Saturday’s 10th-annual Halloween ‘Spectacle’ unlike any other
‘We’re going all out with music’
Coincident with nature’s spectacle of autumn foliage is the man-made “Spectacle” at John Henry’s Stone Hill Theater in Flint Hill. Open to all, it’s happening this Saturday, Oct. 26, 3-9 p.m., at 40 Springwish Lane. Now in its 10th year, this unique Rappahannock event calls for an interview with the event’s creator together with a jazz musician from New York who will be participating.
Rappahannock News: Your Spectacles are known for their visual pageantry against the background of the stone walls and amphitheatre that you built. Anything new this year?
John Henry: We’re going all out with music. I’m a very visual person, so in the early years I focused on getting the elements of stone, costume and fire right. While music played a role in our Spectacles, it wasn’t near the level of our visuals. It was a game changer when I met the jazz musician Ricky Gordon in New York City.

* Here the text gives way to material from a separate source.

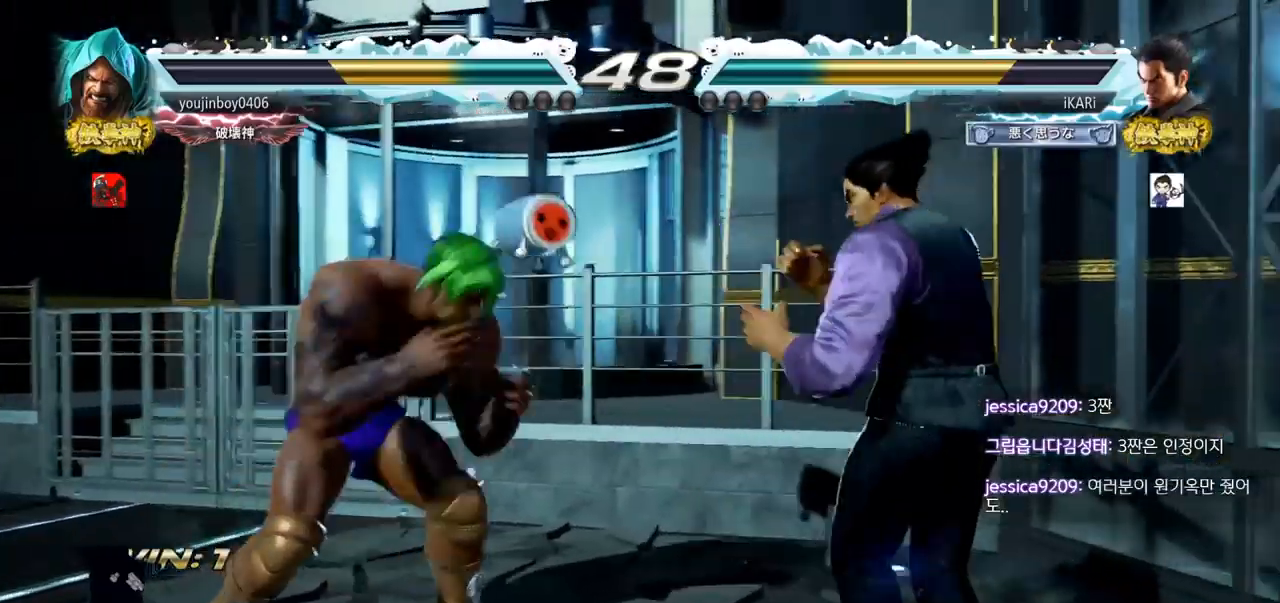
Gameplay with a controller (arcade stick); each line is a JSON object with the inputs held at the frame after it. "events" lists button and stick changes between this image and that frame as [ms after this image, input, new state], when the widget could be followed in between. Not read: L3 R3.
{"buttons": [], "left_stick": "center", "events": [[233, "left_stick", "right"], [383, "left_stick", "center"]]}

RN: Ricky, we hear you go by the name “Dirty Red.” How did you get that nickname?
Ricky Gordon: My grandmother was Cherokee. I have a red complexion. So my father called me Dirty Red. When my best friend Wynton Marsalis heard that, the name stuck.
RN: Dirty Red, your New York City jazz band was a big hit at the 2018 Spectacle. Was the Spectacle what you expected?

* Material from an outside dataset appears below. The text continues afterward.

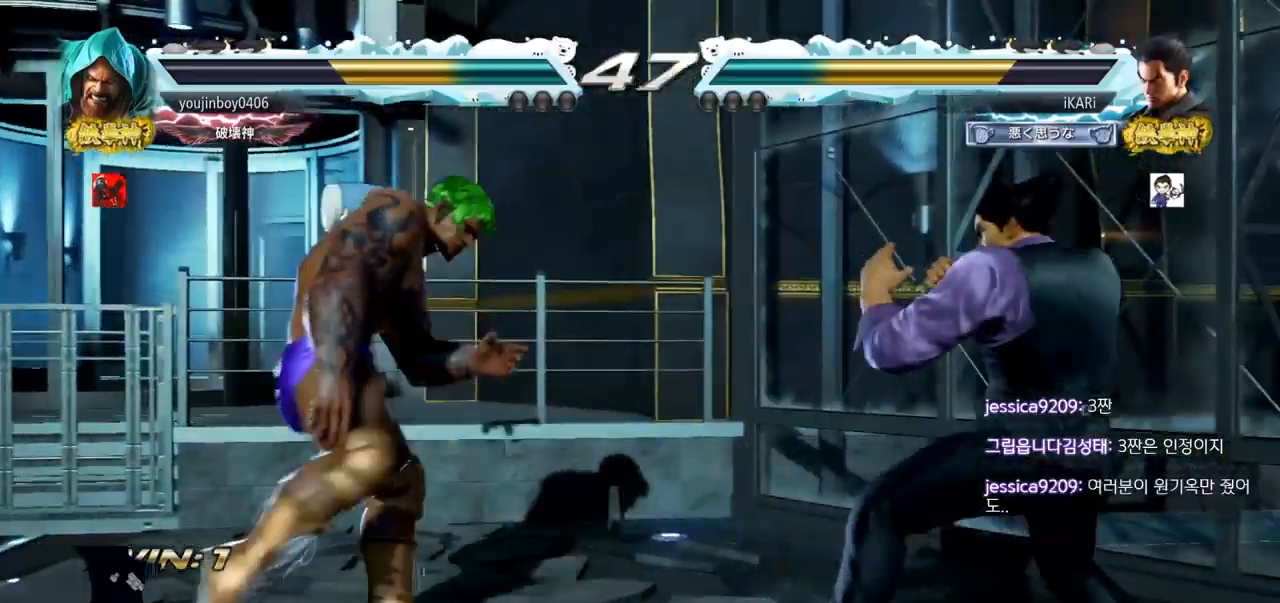
{"buttons": [], "left_stick": "center", "events": [[84, "left_stick", "right"], [134, "left_stick", "center"], [200, "left_stick", "right"], [284, "left_stick", "center"]]}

RG: We had seen Ray Bloc’s photography books and Robert Peak’s drone videos. But nothing could prepare us for the performance art John creates.
RN: Dirty Red’s brass and wind is quite a contrast to the Alexandria Pipe & Drum, who played the five preceding years.
RG: The pipe and drum was a natural default for my Celtic DNA. But after 10 minutes the music sounds the same. It’s militaristic, which is off-message for my efforts to shut down Presidential wars. Jazz is improvisation. The better the music, the less you know where it’s going.
RN: And the source of that creativity?
RG: Slavery. African-Americans used music to be free of our bondage.
RN: Spectacles are said to bring people together, like jazz in improvisational communal bonds. So, John, is that indeed your motivation?
JH: I grew up in nearby Orange County in the early 1950s. My father was an Episcopal minister. One of his carpetbagger parishioners decided to build a swimming pool for the town of Gordonsville. He asked dad to solve the race problem. Dad said the whites swim between 10 a.m. and 4 p.m. and the blacks 4 p.m. to 10 p.m. Dad was President of the Rotary Club but everyone stopped talking to him. Dad moved our family to West Virginia. He refused to live in a community unless we engaged with each part of it. Our Spectacles are a celebration of Dad’s Christian philosophy.